Letting Go

front of schoolToday my son started preschool, sigh.  I have been dreading this for the last year as I knew this time was approaching.  I did everything in my power to find the perfect preschool for him.  We visiting more than 10 preschools,  called at least another 30, asked other moms I respected and finally I found it.  The perfect one!  Then surprise we are moving to Denver and I have about 3 weeks to find another perfect preschool, that is halfway across the country, not to mention that most of them would be filled by this time.  Maybe I will homeschool him for preschool.  It is perfect in my mind, since now I can postpone the letting go for another year!  Hip hip hooray!  Then as we tell our children about our new, exciting, great move,  Isaiah asks me if he still gets to go to preschool.  “Of course!”  I say a little too cheery, not a problem, I will find it!   I began my search again looking way to late into the night on the computer, asking my friends in Denver to help me out, and calling preschools. With way less time I found one I am okay with.  I am seeking to trust God with Isaiah.  That has been hard for me. Allowing someone else to shape his thinking and actions is hard.  Will he get lost when he goes to the bathroom?  Will other kids be mean to him?  Can he survive without me?!  Does he need me anymore?  Those thoughts sound crazy, but when you have been the main source of support and attention for the past 4 years it hurts.  I hardly slept last night anxiously awaiting this morning. God’s goodness and grace came through once again.  Isaiah had wonderful first day.  He got to ride on the pink, yes pink, monster bike, have apple juice and graham crackers, and wear his new Cars backpack.  Ayla was able to distract me from the sadness I was feeling, and we had great “lady time” together playing beauty shop.  I praise God for his faithfulness, not only to me, but to my cars crazy, bike riding, bundle of energy of a boy, Isaiah.

About mochellysue

I am former kindergarten teacher now a stay at home mom of two wonderful kids! My husband and I have been married for almost ten great years.

Posted on September 9, 2009, in Uncategorized and tagged . Bookmark the permalink. 2 Comments.

  1. Letting go can be the hardest part of being a parent but when they come back they have a very exciting look to see you and it makes you feel great. He will have a great time and he will teach you new things.
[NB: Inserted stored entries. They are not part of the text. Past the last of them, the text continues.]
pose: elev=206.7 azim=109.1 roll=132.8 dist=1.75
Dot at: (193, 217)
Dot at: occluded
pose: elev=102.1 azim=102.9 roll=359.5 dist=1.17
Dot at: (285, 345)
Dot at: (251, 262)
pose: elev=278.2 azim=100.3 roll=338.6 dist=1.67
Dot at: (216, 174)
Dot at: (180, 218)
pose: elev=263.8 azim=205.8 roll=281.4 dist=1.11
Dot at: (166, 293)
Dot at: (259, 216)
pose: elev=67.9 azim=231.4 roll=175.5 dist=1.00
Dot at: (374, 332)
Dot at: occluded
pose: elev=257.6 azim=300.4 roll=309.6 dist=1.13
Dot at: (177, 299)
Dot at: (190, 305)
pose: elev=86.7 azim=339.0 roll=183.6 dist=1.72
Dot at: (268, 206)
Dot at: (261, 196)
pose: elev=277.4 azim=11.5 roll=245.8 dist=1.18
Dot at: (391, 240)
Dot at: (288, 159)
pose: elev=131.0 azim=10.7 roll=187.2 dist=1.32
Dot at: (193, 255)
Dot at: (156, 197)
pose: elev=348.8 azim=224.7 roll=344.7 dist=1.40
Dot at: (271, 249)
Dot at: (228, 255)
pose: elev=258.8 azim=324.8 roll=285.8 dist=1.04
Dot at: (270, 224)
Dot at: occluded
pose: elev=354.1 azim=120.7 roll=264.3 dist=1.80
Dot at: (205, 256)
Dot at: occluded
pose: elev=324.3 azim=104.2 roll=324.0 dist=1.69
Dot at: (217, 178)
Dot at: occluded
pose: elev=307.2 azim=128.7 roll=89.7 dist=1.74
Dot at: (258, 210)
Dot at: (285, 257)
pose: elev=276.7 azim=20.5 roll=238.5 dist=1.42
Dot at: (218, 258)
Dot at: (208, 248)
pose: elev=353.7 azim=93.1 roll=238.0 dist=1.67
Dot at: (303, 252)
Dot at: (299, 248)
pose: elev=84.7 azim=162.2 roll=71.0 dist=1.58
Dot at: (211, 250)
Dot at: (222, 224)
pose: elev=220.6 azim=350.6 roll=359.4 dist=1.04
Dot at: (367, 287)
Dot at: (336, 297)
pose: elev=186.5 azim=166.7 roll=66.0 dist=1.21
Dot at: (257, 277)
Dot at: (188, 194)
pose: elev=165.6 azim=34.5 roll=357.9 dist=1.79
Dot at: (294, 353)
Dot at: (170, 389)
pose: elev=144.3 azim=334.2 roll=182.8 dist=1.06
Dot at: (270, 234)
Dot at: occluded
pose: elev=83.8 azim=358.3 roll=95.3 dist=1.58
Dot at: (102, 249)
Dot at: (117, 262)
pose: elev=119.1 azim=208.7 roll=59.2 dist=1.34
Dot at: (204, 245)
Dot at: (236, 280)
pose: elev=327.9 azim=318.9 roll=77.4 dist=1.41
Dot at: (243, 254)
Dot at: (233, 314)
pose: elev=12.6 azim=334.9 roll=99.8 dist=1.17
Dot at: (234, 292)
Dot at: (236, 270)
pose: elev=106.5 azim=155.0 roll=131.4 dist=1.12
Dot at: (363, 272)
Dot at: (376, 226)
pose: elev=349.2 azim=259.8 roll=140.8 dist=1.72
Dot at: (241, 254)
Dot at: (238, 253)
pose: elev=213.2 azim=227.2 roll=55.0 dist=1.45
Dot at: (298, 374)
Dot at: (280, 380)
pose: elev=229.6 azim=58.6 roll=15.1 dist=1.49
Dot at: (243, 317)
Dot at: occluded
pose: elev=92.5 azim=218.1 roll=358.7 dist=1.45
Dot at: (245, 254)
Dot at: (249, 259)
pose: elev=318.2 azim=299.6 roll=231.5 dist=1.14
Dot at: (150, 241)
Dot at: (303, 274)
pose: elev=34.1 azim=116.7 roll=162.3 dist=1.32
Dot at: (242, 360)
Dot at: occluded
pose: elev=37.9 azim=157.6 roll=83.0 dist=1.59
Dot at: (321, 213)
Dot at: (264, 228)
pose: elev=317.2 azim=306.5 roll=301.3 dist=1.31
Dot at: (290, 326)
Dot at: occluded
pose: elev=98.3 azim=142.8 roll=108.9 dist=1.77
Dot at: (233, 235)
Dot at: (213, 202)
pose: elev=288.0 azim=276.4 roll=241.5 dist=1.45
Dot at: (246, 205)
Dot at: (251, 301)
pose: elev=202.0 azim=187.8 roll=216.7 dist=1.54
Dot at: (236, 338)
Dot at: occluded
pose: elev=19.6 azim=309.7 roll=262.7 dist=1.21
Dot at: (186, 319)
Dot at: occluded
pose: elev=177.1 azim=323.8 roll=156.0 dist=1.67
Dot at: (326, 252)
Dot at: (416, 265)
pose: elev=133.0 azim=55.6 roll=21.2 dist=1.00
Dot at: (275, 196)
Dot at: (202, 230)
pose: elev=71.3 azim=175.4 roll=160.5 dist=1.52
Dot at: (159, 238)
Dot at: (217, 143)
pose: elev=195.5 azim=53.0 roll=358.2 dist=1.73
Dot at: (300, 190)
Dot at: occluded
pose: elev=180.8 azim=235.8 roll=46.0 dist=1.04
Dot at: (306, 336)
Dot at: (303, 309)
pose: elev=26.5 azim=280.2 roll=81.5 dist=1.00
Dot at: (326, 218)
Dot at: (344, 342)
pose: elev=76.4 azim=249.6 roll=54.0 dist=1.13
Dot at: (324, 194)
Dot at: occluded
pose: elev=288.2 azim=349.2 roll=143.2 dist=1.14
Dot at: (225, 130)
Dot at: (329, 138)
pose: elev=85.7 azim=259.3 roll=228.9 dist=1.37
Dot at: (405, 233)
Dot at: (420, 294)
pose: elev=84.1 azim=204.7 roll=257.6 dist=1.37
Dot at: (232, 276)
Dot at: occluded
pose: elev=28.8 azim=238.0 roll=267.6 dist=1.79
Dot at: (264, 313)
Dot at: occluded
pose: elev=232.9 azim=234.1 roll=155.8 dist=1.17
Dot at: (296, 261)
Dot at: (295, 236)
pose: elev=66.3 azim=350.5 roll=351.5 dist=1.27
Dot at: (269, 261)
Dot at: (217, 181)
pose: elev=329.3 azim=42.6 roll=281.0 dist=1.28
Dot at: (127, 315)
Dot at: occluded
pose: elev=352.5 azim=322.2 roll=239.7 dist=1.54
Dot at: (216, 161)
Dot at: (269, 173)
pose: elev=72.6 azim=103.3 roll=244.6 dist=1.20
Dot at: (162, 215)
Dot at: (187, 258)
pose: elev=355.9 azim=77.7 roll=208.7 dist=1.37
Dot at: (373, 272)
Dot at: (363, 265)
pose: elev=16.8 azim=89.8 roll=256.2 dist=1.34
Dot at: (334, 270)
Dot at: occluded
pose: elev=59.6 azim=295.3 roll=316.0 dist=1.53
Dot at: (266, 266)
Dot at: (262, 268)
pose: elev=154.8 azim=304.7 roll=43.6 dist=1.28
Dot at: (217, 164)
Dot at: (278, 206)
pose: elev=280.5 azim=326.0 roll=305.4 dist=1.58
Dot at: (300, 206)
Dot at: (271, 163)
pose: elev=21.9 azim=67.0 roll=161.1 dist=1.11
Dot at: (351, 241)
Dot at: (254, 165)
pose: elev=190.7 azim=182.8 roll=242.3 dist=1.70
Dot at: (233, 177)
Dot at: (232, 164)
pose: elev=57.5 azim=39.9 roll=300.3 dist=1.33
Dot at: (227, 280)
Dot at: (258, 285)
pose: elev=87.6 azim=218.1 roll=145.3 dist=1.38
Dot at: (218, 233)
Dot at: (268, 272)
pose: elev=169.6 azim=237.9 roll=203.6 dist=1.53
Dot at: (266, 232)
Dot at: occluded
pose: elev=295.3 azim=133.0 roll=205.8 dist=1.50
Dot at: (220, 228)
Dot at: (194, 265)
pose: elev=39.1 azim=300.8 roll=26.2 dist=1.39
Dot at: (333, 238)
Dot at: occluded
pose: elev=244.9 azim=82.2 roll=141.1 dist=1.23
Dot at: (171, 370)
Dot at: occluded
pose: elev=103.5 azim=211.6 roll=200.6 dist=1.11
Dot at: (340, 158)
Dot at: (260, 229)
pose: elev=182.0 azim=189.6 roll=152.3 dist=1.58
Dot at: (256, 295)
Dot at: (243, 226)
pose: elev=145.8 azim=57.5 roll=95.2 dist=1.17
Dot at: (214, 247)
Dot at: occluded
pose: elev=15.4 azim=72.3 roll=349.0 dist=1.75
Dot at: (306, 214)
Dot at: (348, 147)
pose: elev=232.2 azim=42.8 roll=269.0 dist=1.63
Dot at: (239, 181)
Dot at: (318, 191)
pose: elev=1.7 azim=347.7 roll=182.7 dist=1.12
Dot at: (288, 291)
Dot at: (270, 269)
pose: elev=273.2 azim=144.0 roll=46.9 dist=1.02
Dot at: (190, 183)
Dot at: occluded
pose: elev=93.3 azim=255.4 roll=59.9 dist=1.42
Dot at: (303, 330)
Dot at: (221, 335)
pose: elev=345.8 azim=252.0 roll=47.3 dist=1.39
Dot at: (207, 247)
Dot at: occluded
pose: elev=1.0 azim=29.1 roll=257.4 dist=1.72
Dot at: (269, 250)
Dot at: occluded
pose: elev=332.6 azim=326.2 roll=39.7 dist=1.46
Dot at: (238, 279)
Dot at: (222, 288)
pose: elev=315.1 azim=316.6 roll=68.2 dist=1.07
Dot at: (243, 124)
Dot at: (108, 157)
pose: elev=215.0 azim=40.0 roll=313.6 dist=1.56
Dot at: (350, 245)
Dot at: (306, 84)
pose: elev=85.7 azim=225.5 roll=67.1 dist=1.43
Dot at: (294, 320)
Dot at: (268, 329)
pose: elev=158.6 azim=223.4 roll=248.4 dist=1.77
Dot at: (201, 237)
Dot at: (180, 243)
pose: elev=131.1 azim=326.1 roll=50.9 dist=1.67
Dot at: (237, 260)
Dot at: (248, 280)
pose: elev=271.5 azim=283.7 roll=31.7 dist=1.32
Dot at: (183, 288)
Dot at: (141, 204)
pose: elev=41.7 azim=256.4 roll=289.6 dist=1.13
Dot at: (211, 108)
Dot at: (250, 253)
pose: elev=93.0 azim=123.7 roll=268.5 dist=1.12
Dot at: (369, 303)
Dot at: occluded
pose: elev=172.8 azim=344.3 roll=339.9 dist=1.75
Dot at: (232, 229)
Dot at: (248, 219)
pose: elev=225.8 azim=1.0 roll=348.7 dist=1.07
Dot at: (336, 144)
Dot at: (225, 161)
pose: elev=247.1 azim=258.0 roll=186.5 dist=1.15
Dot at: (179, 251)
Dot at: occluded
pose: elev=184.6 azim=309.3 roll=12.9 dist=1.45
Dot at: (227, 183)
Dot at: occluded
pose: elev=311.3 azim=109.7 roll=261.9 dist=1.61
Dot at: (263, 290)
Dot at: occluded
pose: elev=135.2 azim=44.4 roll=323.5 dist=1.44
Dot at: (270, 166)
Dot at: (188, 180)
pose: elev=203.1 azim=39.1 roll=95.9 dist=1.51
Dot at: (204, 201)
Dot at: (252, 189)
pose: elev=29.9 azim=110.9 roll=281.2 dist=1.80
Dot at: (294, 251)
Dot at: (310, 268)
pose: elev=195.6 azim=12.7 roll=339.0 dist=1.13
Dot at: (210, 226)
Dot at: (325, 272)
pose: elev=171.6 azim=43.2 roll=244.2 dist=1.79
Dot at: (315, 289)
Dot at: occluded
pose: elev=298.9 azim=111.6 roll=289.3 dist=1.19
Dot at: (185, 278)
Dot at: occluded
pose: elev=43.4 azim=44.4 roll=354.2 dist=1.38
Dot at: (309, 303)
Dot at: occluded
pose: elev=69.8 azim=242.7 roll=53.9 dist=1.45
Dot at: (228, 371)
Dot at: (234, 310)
  2. Thank you so much, Michelle, for putting my exact feelings down in words! Shaun started preschool this week and I had the same fears and worries as you did. And I’m glad to hear that you had them, too, because I was starting to feel abnormal in my feelings because so many people told me I should be HAPPY that he was going to school and “getting out of my hair”. I teared up heavily after I left him in the classroom on the first day and one mom there actually said to me …in a shocked voice…”Are you SAD about this?!” I’ve never understood how some moms are so happy to be without their kids. I know we all need a break from being mommy now and then. But I’m still not “happy” when I’m away from Shaun. So I am glad I wasn’t alone in my sadness on the first day of preschool. And I thank you, again, for your great blog entry! Hope things are going well with all of you in your new home!